- **DATA TO EXAMINE**:
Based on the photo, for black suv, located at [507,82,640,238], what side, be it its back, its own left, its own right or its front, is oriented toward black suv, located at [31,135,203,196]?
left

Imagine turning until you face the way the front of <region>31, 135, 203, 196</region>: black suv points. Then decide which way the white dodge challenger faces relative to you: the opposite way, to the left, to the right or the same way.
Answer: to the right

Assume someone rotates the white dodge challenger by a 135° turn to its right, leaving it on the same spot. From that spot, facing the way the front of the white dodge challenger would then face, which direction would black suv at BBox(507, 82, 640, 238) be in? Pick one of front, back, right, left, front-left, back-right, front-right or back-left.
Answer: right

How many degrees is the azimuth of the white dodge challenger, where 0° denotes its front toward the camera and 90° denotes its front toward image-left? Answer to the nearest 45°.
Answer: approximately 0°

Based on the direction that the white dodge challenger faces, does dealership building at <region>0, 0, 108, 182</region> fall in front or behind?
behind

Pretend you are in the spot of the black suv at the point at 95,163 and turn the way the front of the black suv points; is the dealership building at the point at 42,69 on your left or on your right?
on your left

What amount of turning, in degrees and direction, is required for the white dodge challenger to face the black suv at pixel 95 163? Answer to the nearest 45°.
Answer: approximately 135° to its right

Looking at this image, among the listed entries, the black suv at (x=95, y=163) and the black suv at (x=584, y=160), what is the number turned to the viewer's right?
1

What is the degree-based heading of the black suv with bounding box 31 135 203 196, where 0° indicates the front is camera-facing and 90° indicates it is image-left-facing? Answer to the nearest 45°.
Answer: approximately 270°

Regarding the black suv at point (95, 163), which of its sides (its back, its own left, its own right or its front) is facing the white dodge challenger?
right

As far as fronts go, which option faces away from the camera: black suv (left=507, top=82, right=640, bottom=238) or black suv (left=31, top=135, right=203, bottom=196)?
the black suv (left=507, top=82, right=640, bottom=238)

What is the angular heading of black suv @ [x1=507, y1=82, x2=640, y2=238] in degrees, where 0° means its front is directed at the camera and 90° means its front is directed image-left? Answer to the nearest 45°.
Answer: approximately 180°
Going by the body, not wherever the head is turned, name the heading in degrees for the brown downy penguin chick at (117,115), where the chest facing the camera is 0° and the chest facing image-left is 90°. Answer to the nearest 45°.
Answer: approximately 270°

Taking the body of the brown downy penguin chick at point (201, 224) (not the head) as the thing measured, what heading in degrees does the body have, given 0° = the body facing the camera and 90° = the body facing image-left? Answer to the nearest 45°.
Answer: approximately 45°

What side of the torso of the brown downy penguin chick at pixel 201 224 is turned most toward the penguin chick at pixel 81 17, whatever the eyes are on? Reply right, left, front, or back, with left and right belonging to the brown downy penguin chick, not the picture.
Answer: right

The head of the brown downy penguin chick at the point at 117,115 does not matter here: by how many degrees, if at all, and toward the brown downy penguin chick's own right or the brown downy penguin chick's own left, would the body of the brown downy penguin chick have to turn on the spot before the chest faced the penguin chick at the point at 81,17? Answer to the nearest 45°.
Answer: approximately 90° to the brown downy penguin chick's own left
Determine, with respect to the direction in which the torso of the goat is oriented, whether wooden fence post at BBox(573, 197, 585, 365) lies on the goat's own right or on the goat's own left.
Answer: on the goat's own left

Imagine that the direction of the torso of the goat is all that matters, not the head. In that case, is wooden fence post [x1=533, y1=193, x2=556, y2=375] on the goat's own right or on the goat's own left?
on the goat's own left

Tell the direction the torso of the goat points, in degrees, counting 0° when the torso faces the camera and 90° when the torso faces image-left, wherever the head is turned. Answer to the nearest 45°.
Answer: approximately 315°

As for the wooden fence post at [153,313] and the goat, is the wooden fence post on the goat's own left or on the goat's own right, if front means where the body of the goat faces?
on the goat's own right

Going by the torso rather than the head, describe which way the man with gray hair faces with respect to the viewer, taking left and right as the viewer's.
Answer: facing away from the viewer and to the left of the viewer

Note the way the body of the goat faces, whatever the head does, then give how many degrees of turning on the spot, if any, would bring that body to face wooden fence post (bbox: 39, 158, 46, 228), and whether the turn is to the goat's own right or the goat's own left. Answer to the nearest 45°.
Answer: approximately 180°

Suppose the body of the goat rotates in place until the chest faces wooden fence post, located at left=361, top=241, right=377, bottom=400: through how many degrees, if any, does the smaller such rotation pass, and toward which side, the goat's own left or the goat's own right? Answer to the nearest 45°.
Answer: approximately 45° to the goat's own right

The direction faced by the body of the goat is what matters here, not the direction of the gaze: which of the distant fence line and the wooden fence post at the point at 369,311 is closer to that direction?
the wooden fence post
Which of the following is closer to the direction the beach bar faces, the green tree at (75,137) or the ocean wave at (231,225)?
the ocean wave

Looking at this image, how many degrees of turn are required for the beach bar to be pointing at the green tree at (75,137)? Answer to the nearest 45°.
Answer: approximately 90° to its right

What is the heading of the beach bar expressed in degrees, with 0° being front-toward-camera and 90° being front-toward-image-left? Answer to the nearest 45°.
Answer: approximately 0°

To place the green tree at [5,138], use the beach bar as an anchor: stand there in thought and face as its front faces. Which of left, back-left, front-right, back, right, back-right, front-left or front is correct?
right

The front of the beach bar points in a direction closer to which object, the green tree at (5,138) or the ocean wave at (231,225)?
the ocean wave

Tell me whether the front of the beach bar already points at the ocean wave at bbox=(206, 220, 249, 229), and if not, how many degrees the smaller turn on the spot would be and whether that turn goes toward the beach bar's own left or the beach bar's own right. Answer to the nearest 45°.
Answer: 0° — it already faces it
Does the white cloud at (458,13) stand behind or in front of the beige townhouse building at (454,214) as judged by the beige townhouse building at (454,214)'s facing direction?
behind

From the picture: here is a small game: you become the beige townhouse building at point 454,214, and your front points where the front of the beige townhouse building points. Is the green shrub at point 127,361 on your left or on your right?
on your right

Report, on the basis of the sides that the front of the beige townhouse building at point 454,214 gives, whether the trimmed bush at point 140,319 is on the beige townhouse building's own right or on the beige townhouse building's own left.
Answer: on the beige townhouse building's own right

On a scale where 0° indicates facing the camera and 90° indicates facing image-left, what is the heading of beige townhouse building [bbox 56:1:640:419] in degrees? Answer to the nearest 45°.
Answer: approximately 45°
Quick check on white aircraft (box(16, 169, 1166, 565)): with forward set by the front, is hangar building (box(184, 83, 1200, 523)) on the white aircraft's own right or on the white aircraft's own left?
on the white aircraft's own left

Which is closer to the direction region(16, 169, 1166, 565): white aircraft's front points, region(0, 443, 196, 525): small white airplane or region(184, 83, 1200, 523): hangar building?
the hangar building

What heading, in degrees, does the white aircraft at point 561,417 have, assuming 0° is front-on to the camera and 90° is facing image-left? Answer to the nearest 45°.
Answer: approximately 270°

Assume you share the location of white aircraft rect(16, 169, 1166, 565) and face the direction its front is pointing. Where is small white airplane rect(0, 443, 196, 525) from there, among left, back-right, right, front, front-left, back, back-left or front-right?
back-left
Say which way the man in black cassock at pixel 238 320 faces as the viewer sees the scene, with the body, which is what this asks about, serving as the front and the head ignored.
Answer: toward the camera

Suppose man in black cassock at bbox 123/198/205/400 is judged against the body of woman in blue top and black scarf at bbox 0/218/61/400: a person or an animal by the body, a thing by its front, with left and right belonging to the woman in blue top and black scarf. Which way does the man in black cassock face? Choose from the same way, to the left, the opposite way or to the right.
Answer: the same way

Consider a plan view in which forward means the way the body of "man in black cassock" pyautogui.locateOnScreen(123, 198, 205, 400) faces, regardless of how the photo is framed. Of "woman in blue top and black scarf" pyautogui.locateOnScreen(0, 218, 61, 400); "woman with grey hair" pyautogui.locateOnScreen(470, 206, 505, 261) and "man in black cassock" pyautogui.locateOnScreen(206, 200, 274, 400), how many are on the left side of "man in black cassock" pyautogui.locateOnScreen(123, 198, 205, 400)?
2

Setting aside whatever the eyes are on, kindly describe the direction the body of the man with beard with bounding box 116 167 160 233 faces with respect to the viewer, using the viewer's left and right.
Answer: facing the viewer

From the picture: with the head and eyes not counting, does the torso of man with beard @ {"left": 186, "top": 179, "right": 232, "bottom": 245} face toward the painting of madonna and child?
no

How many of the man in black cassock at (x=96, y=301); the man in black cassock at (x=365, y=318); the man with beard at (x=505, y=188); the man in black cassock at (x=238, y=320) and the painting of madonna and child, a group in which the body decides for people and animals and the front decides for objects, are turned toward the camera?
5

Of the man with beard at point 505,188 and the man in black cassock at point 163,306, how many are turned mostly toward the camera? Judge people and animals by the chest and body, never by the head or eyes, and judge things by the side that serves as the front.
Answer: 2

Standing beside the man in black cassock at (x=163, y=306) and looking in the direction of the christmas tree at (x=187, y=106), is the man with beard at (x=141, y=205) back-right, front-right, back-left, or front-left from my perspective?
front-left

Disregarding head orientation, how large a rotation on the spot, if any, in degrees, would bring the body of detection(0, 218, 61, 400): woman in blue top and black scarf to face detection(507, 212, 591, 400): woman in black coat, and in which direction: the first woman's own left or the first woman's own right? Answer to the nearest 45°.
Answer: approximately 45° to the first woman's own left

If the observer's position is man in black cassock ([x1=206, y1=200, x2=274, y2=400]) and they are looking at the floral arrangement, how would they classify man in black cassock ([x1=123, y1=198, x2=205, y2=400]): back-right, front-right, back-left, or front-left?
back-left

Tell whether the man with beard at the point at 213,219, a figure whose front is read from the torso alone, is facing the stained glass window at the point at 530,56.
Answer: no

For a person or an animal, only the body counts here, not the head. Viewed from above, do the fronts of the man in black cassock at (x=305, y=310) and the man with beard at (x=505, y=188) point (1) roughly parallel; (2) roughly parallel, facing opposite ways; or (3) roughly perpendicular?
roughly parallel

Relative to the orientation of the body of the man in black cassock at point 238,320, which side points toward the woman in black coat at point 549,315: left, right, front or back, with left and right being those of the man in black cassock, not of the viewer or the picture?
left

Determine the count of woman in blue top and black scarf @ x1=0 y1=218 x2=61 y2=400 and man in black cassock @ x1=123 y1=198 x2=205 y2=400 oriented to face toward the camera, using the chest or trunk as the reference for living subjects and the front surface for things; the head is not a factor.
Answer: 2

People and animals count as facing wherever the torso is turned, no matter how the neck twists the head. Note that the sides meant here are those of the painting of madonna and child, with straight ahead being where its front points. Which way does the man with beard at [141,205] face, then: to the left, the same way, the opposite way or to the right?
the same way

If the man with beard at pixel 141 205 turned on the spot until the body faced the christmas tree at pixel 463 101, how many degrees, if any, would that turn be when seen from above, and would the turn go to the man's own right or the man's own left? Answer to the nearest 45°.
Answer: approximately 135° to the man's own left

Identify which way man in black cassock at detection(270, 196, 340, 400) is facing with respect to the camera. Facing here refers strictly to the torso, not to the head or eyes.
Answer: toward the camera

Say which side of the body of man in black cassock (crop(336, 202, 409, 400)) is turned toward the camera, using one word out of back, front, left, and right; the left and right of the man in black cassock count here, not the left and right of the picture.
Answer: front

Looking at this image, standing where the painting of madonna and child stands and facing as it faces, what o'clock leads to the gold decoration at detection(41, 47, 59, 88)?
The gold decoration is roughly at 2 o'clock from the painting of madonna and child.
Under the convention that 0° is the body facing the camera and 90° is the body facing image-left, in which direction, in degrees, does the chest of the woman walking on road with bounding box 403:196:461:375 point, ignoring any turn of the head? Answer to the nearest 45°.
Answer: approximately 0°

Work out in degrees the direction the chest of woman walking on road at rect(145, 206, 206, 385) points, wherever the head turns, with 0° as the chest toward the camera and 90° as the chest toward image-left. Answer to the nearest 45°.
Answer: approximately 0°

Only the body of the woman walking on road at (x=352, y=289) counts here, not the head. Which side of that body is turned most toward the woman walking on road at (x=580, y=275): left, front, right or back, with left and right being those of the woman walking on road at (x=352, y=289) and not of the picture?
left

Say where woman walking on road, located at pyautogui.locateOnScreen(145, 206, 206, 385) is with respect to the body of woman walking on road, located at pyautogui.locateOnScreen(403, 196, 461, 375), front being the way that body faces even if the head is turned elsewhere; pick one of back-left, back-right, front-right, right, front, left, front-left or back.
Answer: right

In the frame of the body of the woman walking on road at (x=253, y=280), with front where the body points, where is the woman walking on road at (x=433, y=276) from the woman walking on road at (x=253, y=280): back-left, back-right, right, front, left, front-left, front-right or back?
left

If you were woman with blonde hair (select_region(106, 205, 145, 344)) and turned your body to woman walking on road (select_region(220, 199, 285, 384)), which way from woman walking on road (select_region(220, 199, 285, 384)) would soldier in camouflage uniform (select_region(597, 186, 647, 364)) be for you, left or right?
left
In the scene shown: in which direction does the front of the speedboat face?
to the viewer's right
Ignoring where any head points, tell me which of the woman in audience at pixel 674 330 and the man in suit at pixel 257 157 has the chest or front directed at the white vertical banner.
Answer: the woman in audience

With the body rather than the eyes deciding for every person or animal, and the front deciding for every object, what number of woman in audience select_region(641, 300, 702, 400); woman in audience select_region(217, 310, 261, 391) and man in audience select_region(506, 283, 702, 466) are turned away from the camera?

- **TASK BRIEF**:
Return everything in the data from the very beginning down to the line containing "Answer: to the right", word for word, with both of those ends included.

- **WRITTEN RESPONSE**:
Based on the photo, for black suv, located at [507,82,640,238], what side, be it its back, its own left, its own right or its front, is oriented toward black suv, located at [31,135,203,196]?
left

Imagine turning until you face the way the front of <region>31, 135, 203, 196</region>: black suv points. Then decide which way the white dodge challenger faces relative to you: the opposite way, to the left, to the right or the same way.
Answer: to the right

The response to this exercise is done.